In a couple of calls to Frank DeClercq, vice president of Local 145, San Diego’s firefighter union, told me of his worries about the Fire Department’s fleet of reserve vehicles.

Not only does the department not have enough vehicles, he said, but many of the vehicles it has “should have been in a boneyard long ago.”

Many of the city’s reserve rigs are simply unsuitable for the needs of a modern fire department, DeClercq said. Some of the rigs are more than 20 years old, and some of the engines with a reasonable lifespan of 60,000 miles now have more than 200,000 miles on the odometer. Some of the engine’s odometers are broken, DeClercq said, so you can’t even tell how many miles they’ve driven.

DeClercq also had serious doubts that the department has been able to properly equip its reserve engines. Remember, the new rigs the department just received will be used to replace older engines that are on the frontlines.

When I was writing my review of the department’s fire-preparedness last month, here’s what I concluded about the equipping of reserve apparatus. I’ve included some input from San Diego’s last fire chief, Jeff Bowman:

Many of the new rigs have been fitted by stripping the engines they replaced. That means the older rigs are put into reserve with poorer communications equipment and lack basic safety features like ember separators and emergency lighting.

A couple of the city’s reserve engines also have open cabs, a design now widely considered to be dangerous in fighting wildfires. Firefighters using open-cab rigs in 2003 suffered eye, respiratory and burn injuries.

Bowman said the proper equipping of the reserve vehicles was one of the most important lessons the department should have learned from the Cedar Fire. Providing new communications equipment for the back-up rigs is absolutely crucial, he said, and it still hasn’t happened.

“If [a Cedar Fire-type event] happened today, could people communicate?” Bowman said. “They’re not even doing the basics — that’s as basic as it gets.”

I asked fire Chief Tracy Jarman about the equipment issue and whether the older vehicles should have been retired.

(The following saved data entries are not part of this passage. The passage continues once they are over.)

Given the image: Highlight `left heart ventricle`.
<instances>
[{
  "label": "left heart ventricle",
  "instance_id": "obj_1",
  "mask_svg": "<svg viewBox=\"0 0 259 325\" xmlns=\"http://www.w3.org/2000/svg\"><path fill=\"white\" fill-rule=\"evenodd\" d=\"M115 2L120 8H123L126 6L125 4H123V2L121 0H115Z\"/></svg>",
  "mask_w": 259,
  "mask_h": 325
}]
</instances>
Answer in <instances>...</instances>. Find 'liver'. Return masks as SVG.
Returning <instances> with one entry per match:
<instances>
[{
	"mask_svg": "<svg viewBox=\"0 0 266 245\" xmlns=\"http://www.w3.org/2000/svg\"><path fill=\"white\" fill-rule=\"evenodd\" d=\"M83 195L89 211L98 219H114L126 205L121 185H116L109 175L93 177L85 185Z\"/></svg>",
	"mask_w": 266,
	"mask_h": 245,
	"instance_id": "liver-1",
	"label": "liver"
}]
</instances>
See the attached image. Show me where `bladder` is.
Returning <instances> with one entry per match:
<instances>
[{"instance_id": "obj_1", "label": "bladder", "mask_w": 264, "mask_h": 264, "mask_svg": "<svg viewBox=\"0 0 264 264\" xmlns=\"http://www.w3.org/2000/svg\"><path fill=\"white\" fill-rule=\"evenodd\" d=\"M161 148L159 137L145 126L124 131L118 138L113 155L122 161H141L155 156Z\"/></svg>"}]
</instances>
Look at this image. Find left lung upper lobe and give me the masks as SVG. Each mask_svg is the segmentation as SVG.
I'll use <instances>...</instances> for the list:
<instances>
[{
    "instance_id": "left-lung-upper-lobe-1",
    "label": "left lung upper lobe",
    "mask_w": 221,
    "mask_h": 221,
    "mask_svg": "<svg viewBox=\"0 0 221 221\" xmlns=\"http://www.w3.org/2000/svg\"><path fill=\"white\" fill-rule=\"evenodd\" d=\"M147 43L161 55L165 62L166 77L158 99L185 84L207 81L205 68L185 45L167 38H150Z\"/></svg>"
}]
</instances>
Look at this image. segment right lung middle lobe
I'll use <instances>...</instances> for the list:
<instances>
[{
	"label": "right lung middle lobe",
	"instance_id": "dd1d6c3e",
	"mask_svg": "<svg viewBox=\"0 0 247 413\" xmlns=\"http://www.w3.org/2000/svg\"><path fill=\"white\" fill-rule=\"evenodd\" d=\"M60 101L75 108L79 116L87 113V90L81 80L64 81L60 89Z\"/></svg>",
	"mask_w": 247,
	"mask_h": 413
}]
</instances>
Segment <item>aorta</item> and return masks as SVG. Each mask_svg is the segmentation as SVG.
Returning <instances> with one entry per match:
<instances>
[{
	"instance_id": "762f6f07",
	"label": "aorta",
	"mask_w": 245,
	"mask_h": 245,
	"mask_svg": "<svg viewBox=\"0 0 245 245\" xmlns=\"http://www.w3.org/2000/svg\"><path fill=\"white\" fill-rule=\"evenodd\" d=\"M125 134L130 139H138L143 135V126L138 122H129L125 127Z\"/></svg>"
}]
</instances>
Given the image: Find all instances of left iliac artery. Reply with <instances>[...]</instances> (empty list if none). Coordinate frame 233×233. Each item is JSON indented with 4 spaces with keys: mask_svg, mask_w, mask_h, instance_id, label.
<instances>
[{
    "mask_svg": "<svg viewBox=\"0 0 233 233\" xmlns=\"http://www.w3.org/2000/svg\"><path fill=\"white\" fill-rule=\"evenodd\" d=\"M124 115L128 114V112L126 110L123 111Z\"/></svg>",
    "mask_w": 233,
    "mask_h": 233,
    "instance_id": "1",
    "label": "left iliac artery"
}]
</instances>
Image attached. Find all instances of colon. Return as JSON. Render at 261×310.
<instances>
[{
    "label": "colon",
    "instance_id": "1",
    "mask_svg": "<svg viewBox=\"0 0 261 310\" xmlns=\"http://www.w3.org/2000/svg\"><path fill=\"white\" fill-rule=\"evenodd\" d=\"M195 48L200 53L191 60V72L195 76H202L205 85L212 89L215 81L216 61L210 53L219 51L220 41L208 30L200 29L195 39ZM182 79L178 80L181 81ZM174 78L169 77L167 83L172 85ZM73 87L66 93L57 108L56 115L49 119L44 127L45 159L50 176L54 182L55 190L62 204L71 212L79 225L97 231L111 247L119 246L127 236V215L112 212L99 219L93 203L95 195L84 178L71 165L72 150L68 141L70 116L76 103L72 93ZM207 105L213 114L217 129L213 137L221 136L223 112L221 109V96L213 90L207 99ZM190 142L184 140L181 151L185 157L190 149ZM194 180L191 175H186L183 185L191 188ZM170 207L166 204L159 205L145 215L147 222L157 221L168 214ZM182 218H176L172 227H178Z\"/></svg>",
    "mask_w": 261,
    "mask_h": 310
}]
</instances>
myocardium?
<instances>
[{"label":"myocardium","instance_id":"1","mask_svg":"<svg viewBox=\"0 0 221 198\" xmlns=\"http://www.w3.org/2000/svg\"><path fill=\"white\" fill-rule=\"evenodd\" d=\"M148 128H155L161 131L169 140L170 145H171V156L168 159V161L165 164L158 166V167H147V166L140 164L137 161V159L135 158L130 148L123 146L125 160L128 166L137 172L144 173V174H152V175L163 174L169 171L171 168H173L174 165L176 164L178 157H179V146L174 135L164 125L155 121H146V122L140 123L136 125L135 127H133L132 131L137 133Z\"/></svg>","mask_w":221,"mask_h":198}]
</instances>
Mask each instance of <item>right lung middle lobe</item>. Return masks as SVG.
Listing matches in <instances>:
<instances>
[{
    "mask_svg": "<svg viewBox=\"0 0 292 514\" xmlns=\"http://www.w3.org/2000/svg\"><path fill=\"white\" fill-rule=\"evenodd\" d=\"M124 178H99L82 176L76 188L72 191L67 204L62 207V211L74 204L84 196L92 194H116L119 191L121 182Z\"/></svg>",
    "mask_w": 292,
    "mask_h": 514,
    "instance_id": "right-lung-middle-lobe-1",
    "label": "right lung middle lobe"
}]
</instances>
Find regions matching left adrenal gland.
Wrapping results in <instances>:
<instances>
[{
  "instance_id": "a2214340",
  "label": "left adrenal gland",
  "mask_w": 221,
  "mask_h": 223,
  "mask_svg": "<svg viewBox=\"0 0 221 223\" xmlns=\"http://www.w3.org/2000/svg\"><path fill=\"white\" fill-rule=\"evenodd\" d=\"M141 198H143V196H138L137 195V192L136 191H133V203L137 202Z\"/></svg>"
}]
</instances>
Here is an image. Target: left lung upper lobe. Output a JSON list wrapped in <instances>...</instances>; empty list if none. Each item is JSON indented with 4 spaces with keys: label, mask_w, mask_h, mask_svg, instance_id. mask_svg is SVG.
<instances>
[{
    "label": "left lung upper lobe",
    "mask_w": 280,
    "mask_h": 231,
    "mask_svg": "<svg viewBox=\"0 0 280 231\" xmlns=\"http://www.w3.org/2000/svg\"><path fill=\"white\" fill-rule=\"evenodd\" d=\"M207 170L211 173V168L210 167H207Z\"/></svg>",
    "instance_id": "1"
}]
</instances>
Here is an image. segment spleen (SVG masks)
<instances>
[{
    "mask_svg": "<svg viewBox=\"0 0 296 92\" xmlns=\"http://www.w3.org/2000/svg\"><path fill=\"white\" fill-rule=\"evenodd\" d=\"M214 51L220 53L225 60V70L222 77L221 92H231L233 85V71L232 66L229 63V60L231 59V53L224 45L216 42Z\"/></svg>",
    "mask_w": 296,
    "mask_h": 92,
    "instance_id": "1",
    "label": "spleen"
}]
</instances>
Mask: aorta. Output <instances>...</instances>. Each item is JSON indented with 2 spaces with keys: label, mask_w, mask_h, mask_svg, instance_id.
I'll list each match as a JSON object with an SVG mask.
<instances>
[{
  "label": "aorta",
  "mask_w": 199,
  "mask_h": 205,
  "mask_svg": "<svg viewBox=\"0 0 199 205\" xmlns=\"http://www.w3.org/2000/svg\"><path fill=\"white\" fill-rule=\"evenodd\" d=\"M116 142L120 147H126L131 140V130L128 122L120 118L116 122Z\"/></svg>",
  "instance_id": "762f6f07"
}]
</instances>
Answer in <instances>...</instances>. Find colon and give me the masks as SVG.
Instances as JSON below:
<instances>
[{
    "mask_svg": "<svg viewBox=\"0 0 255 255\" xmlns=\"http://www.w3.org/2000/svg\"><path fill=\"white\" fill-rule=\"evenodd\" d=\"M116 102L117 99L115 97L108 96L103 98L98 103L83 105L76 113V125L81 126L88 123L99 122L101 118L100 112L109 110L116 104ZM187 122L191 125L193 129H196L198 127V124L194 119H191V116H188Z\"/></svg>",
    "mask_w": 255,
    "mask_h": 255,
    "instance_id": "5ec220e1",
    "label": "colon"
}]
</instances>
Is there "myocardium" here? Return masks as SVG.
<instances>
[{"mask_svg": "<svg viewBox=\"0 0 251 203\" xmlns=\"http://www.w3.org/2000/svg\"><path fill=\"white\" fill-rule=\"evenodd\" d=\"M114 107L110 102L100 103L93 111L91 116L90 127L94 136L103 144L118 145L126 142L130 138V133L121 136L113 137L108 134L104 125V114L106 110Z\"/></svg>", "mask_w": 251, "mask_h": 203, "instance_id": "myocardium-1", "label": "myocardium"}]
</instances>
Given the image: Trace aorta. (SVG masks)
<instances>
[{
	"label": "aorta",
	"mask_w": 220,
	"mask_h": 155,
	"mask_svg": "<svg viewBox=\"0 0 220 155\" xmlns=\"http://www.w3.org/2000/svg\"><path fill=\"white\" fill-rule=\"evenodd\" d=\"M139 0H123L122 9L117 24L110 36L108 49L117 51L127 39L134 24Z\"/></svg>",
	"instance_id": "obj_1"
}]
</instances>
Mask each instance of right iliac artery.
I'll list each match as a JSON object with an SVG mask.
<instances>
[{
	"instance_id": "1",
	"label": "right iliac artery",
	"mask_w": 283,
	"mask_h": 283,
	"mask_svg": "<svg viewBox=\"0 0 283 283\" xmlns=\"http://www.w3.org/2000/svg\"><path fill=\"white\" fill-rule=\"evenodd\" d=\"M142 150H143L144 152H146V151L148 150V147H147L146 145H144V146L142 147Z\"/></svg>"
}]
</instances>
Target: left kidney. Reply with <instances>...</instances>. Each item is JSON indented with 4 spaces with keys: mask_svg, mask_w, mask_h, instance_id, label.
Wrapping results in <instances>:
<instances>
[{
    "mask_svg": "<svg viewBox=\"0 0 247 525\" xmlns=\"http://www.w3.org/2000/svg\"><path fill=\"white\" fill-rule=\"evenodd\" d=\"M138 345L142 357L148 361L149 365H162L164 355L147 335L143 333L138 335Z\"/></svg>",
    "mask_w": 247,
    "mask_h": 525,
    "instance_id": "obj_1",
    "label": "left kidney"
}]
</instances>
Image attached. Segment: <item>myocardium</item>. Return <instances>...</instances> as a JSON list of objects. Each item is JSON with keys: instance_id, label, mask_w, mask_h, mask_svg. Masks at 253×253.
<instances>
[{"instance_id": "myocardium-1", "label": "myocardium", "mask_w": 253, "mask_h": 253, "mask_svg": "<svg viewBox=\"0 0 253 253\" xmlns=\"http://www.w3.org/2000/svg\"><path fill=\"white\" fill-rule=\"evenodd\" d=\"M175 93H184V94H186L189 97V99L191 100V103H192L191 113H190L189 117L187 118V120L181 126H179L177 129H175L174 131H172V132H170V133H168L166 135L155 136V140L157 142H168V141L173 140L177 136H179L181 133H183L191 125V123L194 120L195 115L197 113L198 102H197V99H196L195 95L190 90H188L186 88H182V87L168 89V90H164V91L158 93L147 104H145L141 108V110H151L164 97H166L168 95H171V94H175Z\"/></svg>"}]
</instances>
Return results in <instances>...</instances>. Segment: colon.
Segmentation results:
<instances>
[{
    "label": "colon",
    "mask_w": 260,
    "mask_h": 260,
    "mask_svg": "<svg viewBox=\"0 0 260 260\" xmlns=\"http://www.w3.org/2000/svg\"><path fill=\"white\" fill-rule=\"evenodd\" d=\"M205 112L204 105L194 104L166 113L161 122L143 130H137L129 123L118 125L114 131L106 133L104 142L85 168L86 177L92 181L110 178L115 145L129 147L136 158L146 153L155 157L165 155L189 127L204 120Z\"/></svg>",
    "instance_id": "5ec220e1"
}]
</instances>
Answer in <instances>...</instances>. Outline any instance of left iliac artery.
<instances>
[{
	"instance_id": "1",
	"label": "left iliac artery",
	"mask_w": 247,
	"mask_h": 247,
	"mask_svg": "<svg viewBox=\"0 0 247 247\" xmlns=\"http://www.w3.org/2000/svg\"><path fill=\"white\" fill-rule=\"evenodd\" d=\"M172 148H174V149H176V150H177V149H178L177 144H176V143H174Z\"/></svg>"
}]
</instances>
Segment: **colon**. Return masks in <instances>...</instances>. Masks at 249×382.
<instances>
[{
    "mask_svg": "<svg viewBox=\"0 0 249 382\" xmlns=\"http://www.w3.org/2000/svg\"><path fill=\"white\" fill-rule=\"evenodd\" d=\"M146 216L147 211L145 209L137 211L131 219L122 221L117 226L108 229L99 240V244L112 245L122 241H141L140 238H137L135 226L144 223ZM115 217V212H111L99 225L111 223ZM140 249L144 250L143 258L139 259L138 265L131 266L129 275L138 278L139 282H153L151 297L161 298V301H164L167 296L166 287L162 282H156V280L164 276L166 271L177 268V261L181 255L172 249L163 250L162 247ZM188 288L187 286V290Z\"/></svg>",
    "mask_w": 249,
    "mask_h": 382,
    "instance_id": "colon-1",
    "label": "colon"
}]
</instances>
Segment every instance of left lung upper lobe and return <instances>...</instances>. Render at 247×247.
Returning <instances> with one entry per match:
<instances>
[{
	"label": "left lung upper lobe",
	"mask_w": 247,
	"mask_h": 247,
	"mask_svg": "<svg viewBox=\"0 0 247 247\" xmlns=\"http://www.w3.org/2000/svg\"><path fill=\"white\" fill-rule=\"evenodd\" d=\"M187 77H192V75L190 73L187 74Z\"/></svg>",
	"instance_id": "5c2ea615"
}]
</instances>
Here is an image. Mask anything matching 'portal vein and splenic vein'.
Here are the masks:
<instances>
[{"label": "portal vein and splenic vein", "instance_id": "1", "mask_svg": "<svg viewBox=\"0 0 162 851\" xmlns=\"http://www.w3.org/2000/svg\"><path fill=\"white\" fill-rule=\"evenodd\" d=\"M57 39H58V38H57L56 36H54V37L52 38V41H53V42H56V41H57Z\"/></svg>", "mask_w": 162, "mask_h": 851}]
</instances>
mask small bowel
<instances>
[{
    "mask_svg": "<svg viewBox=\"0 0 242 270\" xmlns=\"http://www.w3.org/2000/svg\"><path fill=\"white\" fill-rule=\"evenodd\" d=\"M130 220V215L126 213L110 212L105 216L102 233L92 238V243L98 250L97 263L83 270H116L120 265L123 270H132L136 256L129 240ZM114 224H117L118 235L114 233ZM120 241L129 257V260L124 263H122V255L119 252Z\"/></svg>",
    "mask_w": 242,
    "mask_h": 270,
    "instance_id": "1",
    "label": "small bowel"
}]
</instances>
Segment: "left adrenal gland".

She said the department had ordered lots of new equipment for the eight new engines it just received. However, she said some of the equipment that will go on the new engines will have to be taken from older vehicles.

As for the age and the quality of the apparatus the department has in reserve, Jarman said as new engines are brought in, the very oldest engines can be retired.

That means, Jarman said, that the few engines that are more than 20 years old should be phased out when the department gets its next delivery of engines in November.

And Fire Department spokesman Maurice Luque pointed out that when you have newer engines on the frontlines, vehicles from the frontline fleet are less likely to spend time out of service for repairs. That means the actual number of reserve rigs available for duty is likely to be higher each day.

In a perfect world, Jarman said, it would be nice to have lots of brand-new rigs with brand-new equipment, but she said the mayor’s stepped up to the plate and helped her department make a “step in the right direction.”